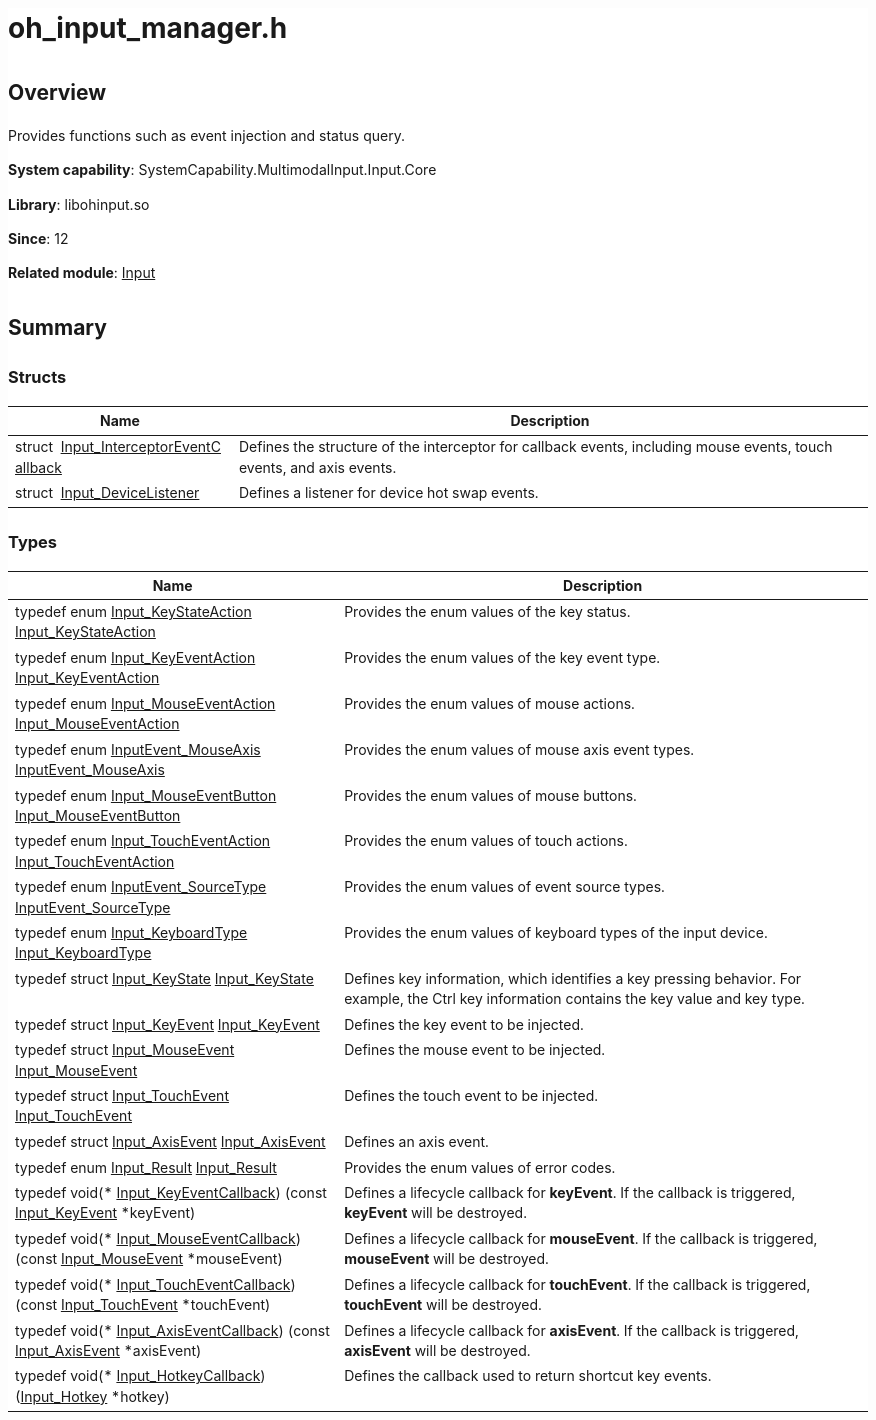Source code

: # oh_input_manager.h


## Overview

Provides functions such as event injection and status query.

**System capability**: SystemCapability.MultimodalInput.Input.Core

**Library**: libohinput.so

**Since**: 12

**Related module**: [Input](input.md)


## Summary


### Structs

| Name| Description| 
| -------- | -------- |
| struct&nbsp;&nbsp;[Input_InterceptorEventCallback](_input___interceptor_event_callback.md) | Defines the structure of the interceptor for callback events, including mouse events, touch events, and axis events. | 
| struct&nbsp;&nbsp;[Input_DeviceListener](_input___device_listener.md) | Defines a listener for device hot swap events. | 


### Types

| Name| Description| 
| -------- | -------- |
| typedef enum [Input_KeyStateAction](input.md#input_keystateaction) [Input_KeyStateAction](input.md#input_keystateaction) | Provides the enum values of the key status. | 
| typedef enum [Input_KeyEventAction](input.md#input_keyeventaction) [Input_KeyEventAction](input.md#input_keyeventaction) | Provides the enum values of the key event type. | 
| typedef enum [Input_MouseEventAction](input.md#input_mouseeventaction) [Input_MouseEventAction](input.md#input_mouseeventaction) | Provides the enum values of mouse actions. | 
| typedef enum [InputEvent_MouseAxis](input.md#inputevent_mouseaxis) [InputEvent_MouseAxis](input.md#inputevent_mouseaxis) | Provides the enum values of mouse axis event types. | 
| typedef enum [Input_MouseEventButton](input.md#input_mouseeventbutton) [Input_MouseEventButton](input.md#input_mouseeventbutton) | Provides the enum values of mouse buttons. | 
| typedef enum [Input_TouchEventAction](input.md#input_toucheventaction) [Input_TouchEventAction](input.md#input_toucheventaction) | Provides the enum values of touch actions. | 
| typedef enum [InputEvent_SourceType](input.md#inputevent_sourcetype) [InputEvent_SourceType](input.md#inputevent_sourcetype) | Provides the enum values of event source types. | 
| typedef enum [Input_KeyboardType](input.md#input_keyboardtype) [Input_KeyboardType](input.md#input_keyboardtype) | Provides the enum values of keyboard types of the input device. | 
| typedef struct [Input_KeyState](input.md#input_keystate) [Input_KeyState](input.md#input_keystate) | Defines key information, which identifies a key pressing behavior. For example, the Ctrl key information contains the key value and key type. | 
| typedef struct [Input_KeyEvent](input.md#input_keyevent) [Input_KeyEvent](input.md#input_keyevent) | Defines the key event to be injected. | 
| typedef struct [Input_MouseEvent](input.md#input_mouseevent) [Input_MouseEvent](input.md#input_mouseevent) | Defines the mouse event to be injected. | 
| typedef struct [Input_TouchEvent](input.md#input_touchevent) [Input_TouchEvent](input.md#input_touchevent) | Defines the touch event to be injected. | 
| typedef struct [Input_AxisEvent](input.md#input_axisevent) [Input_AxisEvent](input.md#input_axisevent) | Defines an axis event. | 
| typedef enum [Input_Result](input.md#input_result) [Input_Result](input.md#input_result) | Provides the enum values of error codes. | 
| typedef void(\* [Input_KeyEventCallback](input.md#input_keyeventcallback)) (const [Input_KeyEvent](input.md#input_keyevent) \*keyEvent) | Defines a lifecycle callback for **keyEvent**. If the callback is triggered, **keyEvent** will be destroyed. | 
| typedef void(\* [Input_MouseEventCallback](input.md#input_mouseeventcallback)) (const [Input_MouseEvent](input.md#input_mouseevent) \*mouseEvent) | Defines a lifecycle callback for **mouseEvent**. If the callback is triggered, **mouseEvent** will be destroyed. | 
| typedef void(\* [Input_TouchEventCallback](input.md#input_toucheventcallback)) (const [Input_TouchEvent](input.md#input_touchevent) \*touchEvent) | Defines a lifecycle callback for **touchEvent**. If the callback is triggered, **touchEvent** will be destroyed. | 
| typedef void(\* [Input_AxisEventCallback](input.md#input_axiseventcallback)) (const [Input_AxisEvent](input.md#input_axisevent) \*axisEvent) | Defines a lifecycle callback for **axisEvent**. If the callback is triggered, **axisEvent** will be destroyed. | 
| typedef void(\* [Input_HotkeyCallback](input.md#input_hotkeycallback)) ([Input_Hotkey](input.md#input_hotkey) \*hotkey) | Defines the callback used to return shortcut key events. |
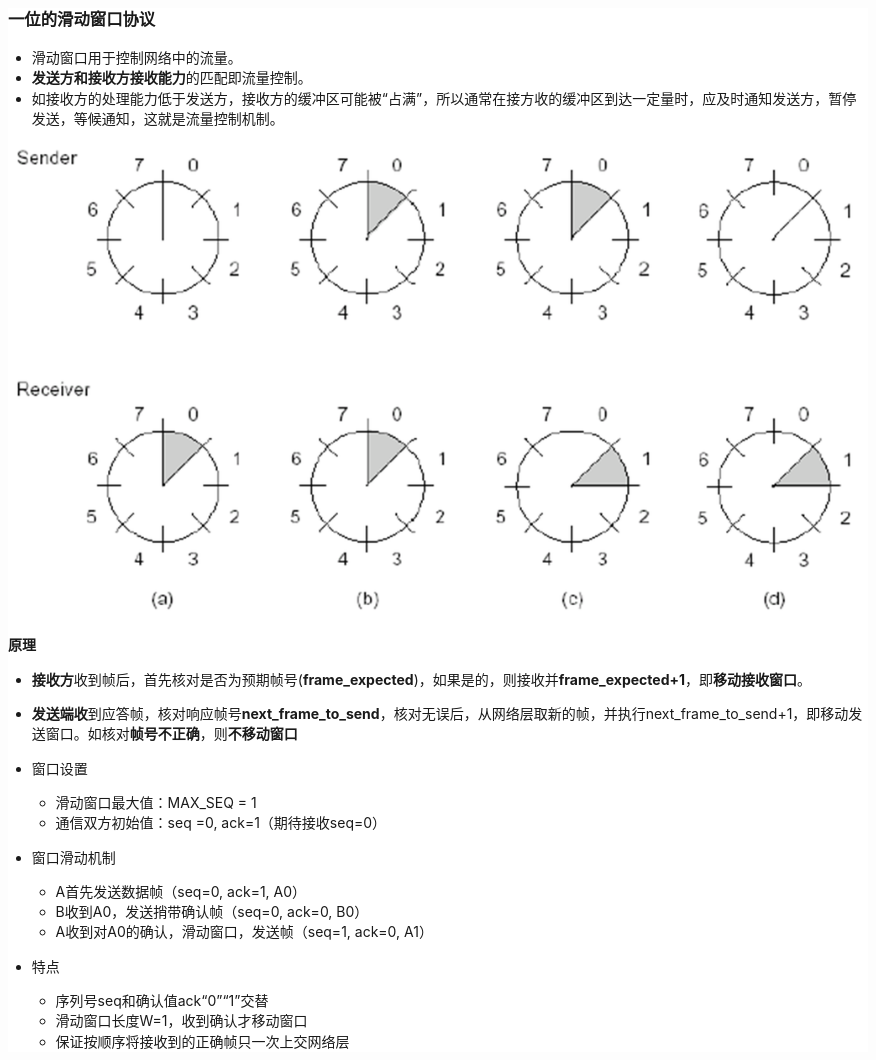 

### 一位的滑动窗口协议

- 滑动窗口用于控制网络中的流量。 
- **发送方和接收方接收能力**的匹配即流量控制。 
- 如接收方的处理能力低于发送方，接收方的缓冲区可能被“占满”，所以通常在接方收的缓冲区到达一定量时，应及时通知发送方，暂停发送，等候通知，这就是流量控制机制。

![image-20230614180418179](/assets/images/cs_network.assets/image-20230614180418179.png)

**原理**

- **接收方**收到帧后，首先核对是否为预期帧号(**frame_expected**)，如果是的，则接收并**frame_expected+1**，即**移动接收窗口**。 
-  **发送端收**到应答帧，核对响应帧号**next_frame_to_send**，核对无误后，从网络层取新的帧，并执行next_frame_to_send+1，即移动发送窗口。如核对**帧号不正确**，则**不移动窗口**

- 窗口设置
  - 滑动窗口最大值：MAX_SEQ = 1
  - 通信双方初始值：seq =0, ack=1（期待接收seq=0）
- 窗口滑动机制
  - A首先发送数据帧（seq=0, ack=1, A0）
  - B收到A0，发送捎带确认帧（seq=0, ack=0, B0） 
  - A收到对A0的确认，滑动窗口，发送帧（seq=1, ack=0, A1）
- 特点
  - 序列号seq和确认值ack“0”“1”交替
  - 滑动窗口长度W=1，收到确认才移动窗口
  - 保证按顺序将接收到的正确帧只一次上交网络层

○ ○ ○ ○ ○

About this exercise
Rewrite all the data above as a numbered list with one line per entry. Skip the blank lines and leave the pictures out.

Exercise output
1. Source code
2. : # oh_input_manager.h
3. ## Overview
4. Provides functions such as event injection and status query.
5. **System capability**: SystemCapability.MultimodalInput.Input.Core
6. **Library**: libohinput.so
7. **Since**: 12
8. **Related module**: [Input](input.md)
9. ## Summary
10. ### Structs
11. | Name| Description| 
12. | -------- | -------- |
13. | struct&nbsp;&nbsp;[Input_InterceptorEventCallback](_input___interceptor_event_callback.md) | Defines the structure of the interceptor for callback events, including mouse events, touch events, and axis events. | 
14. | struct&nbsp;&nbsp;[Input_DeviceListener](_input___device_listener.md) | Defines a listener for device hot swap events. | 
15. ### Types
16. | Name| Description| 
17. | -------- | -------- |
18. | typedef enum [Input_KeyStateAction](input.md#input_keystateaction) [Input_KeyStateAction](input.md#input_keystateaction) | Provides the enum values of the key status. | 
19. | typedef enum [Input_KeyEventAction](input.md#input_keyeventaction) [Input_KeyEventAction](input.md#input_keyeventaction) | Provides the enum values of the key event type. | 
20. | typedef enum [Input_MouseEventAction](input.md#input_mouseeventaction) [Input_MouseEventAction](input.md#input_mouseeventaction) | Provides the enum values of mouse actions. | 
21. | typedef enum [InputEvent_MouseAxis](input.md#inputevent_mouseaxis) [InputEvent_MouseAxis](input.md#inputevent_mouseaxis) | Provides the enum values of mouse axis event types. | 
22. | typedef enum [Input_MouseEventButton](input.md#input_mouseeventbutton) [Input_MouseEventButton](input.md#input_mouseeventbutton) | Provides the enum values of mouse buttons. | 
23. | typedef enum [Input_TouchEventAction](input.md#input_toucheventaction) [Input_TouchEventAction](input.md#input_toucheventaction) | Provides the enum values of touch actions. | 
24. | typedef enum [InputEvent_SourceType](input.md#inputevent_sourcetype) [InputEvent_SourceType](input.md#inputevent_sourcetype) | Provides the enum values of event source types. | 
25. | typedef enum [Input_KeyboardType](input.md#input_keyboardtype) [Input_KeyboardType](input.md#input_keyboardtype) | Provides the enum values of keyboard types of the input device. | 
26. | typedef struct [Input_KeyState](input.md#input_keystate) [Input_KeyState](input.md#input_keystate) | Defines key information, which identifies a key pressing behavior. For example, the Ctrl key information contains the key value and key type. | 
27. | typedef struct [Input_KeyEvent](input.md#input_keyevent) [Input_KeyEvent](input.md#input_keyevent) | Defines the key event to be injected. | 
28. | typedef struct [Input_MouseEvent](input.md#input_mouseevent) [Input_MouseEvent](input.md#input_mouseevent) | Defines the mouse event to be injected. | 
29. | typedef struct [Input_TouchEvent](input.md#input_touchevent) [Input_TouchEvent](input.md#input_touchevent) | Defines the touch event to be injected. | 
30. | typedef struct [Input_AxisEvent](input.md#input_axisevent) [Input_AxisEvent](input.md#input_axisevent) | Defines an axis event. | 
31. | typedef enum [Input_Result](input.md#input_result) [Input_Result](input.md#input_result) | Provides the enum values of error codes. | 
32. | typedef void(\* [Input_KeyEventCallback](input.md#input_keyeventcallback)) (const [Input_KeyEvent](input.md#input_keyevent) \*keyEvent) | Defines a lifecycle callback for **keyEvent**. If the callback is triggered, **keyEvent** will be destroyed. | 
33. | typedef void(\* [Input_MouseEventCallback](input.md#input_mouseeventcallback)) (const [Input_MouseEvent](input.md#input_mouseevent) \*mouseEvent) | Defines a lifecycle callback for **mouseEvent**. If the callback is triggered, **mouseEvent** will be destroyed. | 
34. | typedef void(\* [Input_TouchEventCallback](input.md#input_toucheventcallback)) (const [Input_TouchEvent](input.md#input_touchevent) \*touchEvent) | Defines a lifecycle callback for **touchEvent**. If the callback is triggered, **touchEvent** will be destroyed. | 
35. | typedef void(\* [Input_AxisEventCallback](input.md#input_axiseventcallback)) (const [Input_AxisEvent](input.md#input_axisevent) \*axisEvent) | Defines a lifecycle callback for **axisEvent**. If the callback is triggered, **axisEvent** will be destroyed. | 
36. | typedef void(\* [Input_HotkeyCallback](input.md#input_hotkeycallback)) ([Input_Hotkey](input.md#input_hotkey) \*hotkey) | Defines the callback used to return shortcut key events. |
37. ### 一位的滑动窗口协议
38. - 滑动窗口用于控制网络中的流量。 
39. - **发送方和接收方接收能力**的匹配即流量控制。 
40. - 如接收方的处理能力低于发送方，接收方的缓冲区可能被“占满”，所以通常在接方收的缓冲区到达一定量时，应及时通知发送方，暂停发送，等候通知，这就是流量控制机制。
41. ![image-20230614180418179](/assets/images/cs_network.assets/image-20230614180418179.png)
42. **原理**
43. - **接收方**收到帧后，首先核对是否为预期帧号(**frame_expected**)，如果是的，则接收并**frame_expected+1**，即**移动接收窗口**。 
44. -  **发送端收**到应答帧，核对响应帧号**next_frame_to_send**，核对无误后，从网络层取新的帧，并执行next_frame_to_send+1，即移动发送窗口。如核对**帧号不正确**，则**不移动窗口**
45. - 窗口设置
46.   - 滑动窗口最大值：MAX_SEQ = 1
47.   - 通信双方初始值：seq =0, ack=1（期待接收seq=0）
48. - 窗口滑动机制
49.   - A首先发送数据帧（seq=0, ack=1, A0）
50.   - B收到A0，发送捎带确认帧（seq=0, ack=0, B0） 
51.   - A收到对A0的确认，滑动窗口，发送帧（seq=1, ack=0, A1）
52. - 特点
53.   - 序列号seq和确认值ack“0”“1”交替
54.   - 滑动窗口长度W=1，收到确认才移动窗口
55.   - 保证按顺序将接收到的正确帧只一次上交网络层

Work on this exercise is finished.